What is called Bulk Oil Circuit Breakers?
The circuit breakers in which the contacts part in oil and wherein the oil also provides the main insulation between the live part and earthed metal tank are called bulk oil circuit breakers.
What Does BOCB Stand For?
BOCB is electrical abbreviation of bulk oil circuit breakers.
Initially, the contacts were separated in the oil bath, and the movement of the oil, the cooling effect of the hydrogen created from the oil by the arc, and the distance which separated the contacts, were the factors that cooled the arc path and created the dielectric strength needed to interrupt the relatively small fault currents in the early days of power distribution.
These types of breakers are designed in all voltage ranges from 1000 V to 330 kV. Although the earliest switching devices employed air as the extinguishing medium, it was not long before a better dielectric was needed, and insulating oil soon appeared on the switchgear scene. Initially it was used in small quantities just around the contacts. As larger powers and voltages were required, the oil was also used as an insulating medium in an earthed metal tank and the bulk oil circuit breaker was born.
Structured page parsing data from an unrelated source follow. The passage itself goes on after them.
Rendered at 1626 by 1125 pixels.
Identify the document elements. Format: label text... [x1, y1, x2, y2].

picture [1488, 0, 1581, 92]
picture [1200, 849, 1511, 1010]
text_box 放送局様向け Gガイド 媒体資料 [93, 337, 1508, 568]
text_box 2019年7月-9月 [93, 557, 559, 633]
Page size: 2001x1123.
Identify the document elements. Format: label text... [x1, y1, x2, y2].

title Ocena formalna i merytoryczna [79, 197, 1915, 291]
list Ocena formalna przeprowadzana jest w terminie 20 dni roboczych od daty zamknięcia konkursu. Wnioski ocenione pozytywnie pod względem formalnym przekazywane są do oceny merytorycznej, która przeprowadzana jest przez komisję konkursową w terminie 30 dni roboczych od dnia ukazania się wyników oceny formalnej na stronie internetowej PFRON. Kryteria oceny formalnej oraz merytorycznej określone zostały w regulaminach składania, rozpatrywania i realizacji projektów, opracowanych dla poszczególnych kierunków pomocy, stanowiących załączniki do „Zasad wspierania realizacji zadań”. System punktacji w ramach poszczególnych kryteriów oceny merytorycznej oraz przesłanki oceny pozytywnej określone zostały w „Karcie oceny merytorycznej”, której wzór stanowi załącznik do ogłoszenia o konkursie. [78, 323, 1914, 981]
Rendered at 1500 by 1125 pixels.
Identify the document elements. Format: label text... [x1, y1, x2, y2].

As fault currents increased, the increase in pressure due to the vaporization of the oil increased the de-ionizing properties of the hydrogen bubble surrounding the arc path, and increased its dielectric strength, thus preserving the breaking capacity of the device. Obviously care had to be taken to ensure that the mechanical strength of the container was sufficient to withstand the higher pressures as Circuit breaker ratings increased, and the proportioning of the air space above the oil became a critical design parameter.
Further research work led to the development of the side-vented ‘explosion pot’ or the ‘cross jet pot’, which forms the basis of arc control device used in oil circuit breakers.
Image is a cross-section drawing of a typical side-vented arc control device. The principle of operation of this device is that the pressure developed by the vaporization and dissolution of the oil is retained in the pot by withdrawing the moving contact through a stack of insulating plates having a minimum radial clearance around the contact. Thus there is practically no release of this pressure until the moving contact uncovers one of the side vents, created by cutting a slot in one of the plates.
|Side-vented arc control device|
The compressed hydrogen gas can then escape across the arc path, thus exerting a powerful cooling action on the ionized column. When the current zero is reached, the post-arc resistance increases rapidly due to this cooling action and clearance occurs.
At currents below the maximum rating of the circuit breaker, the cooling action is less vigorous, but the degree of ionization is also less, which is why clearance is still achieved. The design of an effective, wide range, arc control device requires a careful balance of the vent areas, vent spacing and contact speed to ensure consistent performance over the full range of currents. These circuit breakers face problems when clearing low currents, such as the load current of the circuit breaker.
One of the refinements made in the design to improve the interruption of small currents was the introduction of a supplementary oil chamber below the side vents. This is known as a compensating chamber and provides a fresh source of oil to be vaporized in order to feed more clean gas back across the arc path when clearing low currents. As with all types of circuit breakers which use the power of the arc to provide the means for its own extinction, there exists a ‘critical zone’ in the breaking current range.
BOCBs usually have a metal top dome, through which six bushings pass to connect into the system, and the arc control devices, generally of the form illustrated in the image., are attached to the bottom ends of these bushings. The moving contacts are then arranged on a bridge, which, in turn, is fastened to an insulated drive rod. A removable tank containing the insulating oil is bolted to the dome.
|View of bulk oil circuit breaker|
The earlier designs had two sets of contacts and arc control devices in series in each phase, and this type of oil circuit breaker was called ‘double break’. However, considerations of the voltage division between these two breaks during the recovery period led some manufacturers to create single break designs.
|Breaker with oil tank lowered|
The development of BOCBs was limited to the 330 kV class. The limitations were mainly due to the use of a very large amount of oil (app. 50,000 | for a 330 kV circuit breaker), the requirement of a very high speed of contact separation and the use of a large energy mechanism. After bulk oil devices, minimum oil circuit breakers and air blast circuit breakers were introduced.